Evidence for the Mutation Accumulation Hypothesis of the Origin of Aging
Researchers here examine the growing vaults of genomic data for evidence to support the theory that aging evolves because evolutionary selection is inefficient when it comes to genes variants that have harmful effects in later life. Selection acts most readily on variants that aid reproductive success in early life. Thus variants that are damaging in late life accumulate, reinforcing an age-related decline of health and robustness. This is closely related to the concept of antagonistic pleiotropy, which refers to genes and biological systems that are beneficial in youth but become harmful in later life. These will tend to be selected for, with all of the attendant unpleasant consequences for individual members of the species.
Medawar's mutation accumulation hypothesis explains aging by the declining force of natural selection with age: Slightly deleterious germline mutations expressed in old age can drift to fixation and thereby lead to aging-related phenotypes. Although widely cited, empirical evidence for this hypothesis has remained limited.

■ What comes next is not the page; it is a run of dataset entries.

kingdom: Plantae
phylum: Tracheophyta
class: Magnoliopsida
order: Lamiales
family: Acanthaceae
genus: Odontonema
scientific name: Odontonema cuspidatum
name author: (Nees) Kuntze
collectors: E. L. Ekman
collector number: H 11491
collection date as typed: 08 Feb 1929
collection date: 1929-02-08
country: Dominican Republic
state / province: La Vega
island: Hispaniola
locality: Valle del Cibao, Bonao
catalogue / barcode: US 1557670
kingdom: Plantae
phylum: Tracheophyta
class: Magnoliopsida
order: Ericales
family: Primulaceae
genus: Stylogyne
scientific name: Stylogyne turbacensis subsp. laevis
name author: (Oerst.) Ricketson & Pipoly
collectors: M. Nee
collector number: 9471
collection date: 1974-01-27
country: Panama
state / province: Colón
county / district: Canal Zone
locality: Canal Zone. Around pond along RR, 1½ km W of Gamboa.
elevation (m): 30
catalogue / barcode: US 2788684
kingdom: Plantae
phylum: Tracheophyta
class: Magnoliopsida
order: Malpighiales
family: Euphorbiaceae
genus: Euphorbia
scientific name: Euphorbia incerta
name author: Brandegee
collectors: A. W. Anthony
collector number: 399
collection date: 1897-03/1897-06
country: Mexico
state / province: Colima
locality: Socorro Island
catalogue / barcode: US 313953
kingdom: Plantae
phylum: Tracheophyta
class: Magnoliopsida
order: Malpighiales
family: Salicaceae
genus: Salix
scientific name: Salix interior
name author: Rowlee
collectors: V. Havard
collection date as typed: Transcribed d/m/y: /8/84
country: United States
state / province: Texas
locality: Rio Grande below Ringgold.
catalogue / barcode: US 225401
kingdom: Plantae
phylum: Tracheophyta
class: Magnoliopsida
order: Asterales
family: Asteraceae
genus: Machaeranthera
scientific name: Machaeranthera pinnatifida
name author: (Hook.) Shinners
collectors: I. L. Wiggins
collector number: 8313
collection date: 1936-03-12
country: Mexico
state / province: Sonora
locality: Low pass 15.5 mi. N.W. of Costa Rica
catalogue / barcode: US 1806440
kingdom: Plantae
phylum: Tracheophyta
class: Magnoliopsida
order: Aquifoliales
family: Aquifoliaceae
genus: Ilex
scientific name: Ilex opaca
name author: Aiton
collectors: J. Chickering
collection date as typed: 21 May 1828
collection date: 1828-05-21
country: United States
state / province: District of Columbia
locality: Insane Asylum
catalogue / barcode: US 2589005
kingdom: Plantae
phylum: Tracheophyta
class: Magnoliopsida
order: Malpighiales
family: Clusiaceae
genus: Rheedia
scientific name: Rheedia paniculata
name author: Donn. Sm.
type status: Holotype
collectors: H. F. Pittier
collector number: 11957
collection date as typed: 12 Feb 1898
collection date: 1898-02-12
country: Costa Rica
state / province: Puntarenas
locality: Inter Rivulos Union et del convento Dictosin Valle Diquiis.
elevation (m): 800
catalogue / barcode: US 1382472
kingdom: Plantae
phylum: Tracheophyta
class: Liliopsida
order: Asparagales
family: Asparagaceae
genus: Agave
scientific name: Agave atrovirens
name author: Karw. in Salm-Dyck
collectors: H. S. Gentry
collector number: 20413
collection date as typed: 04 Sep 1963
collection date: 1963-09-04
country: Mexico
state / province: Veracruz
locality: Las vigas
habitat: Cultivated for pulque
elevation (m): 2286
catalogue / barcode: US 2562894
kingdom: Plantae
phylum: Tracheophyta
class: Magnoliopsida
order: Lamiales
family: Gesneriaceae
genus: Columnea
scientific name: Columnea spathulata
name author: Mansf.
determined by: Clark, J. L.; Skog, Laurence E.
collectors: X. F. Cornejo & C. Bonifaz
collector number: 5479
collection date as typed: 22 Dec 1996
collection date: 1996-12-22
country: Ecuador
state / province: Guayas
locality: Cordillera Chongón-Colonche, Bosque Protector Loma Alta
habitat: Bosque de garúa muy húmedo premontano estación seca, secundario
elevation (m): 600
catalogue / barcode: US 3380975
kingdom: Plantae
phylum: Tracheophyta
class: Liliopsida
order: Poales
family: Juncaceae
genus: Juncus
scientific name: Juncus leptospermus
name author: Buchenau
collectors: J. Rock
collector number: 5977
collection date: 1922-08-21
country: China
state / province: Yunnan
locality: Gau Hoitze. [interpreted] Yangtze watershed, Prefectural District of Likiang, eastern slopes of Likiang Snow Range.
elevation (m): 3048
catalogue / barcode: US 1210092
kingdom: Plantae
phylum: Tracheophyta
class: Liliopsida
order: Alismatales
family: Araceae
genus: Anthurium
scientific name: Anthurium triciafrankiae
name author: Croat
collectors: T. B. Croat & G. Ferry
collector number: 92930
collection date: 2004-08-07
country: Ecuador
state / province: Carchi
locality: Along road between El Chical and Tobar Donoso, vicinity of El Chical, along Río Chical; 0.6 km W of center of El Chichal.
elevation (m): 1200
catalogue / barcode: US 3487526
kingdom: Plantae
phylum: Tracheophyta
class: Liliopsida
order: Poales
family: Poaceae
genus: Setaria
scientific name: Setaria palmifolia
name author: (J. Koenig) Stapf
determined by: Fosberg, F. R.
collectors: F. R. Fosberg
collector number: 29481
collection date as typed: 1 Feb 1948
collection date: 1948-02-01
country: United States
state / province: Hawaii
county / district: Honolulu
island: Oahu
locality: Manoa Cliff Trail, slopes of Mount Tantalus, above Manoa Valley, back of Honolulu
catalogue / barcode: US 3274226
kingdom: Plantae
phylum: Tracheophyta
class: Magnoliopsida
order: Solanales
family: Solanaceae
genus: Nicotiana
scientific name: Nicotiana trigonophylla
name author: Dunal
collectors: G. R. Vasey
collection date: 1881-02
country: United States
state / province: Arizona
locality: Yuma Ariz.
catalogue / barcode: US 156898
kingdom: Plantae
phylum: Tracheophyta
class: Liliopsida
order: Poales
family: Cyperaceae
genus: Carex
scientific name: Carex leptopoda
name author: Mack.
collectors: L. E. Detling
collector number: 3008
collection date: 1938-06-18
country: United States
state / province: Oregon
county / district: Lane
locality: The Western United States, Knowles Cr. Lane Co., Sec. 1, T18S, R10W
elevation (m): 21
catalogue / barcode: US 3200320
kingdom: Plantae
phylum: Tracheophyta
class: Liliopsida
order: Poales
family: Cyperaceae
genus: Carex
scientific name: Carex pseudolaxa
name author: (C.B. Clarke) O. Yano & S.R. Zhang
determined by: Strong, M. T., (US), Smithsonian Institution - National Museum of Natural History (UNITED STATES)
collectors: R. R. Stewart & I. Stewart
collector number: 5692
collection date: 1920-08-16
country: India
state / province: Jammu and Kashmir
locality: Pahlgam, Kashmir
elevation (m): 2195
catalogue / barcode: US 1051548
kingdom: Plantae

Here, we test one of its predictions that genes relatively highly expressed in old adults should be under weaker purifying selection than genes relatively highly expressed in young adults.
Combining 66 transcriptome datasets (including 16 tissues from five mammalian species) with sequence conservation estimates across mammals, here we report that the overall conservation level of expressed genes is lower at old age compared to young adulthood. This age-related decrease in transcriptome conservation (ADICT) is systematically observed in diverse mammalian tissues, including the brain, liver, lung, and artery, but not in others, most notably in the muscle and heart. Where observed, ADICT is driven partly by poorly conserved genes being up-regulated during aging. In general, the more often a gene is found up-regulated with age among tissues and species, the lower its evolutionary conservation. Poorly conserved and up-regulated genes have overlapping functional properties that include responses to age-associated tissue damage, such as apoptosis and inflammation. Meanwhile, these genes do not appear to be under positive selection.
Hence, genes contributing to old age phenotypes are found to harbor an excess of slightly deleterious alleles, at least in certain tissues. This supports the notion that genetic drift shapes aging in multicellular organisms, consistent with Medawar's mutation accumulation hypothesis.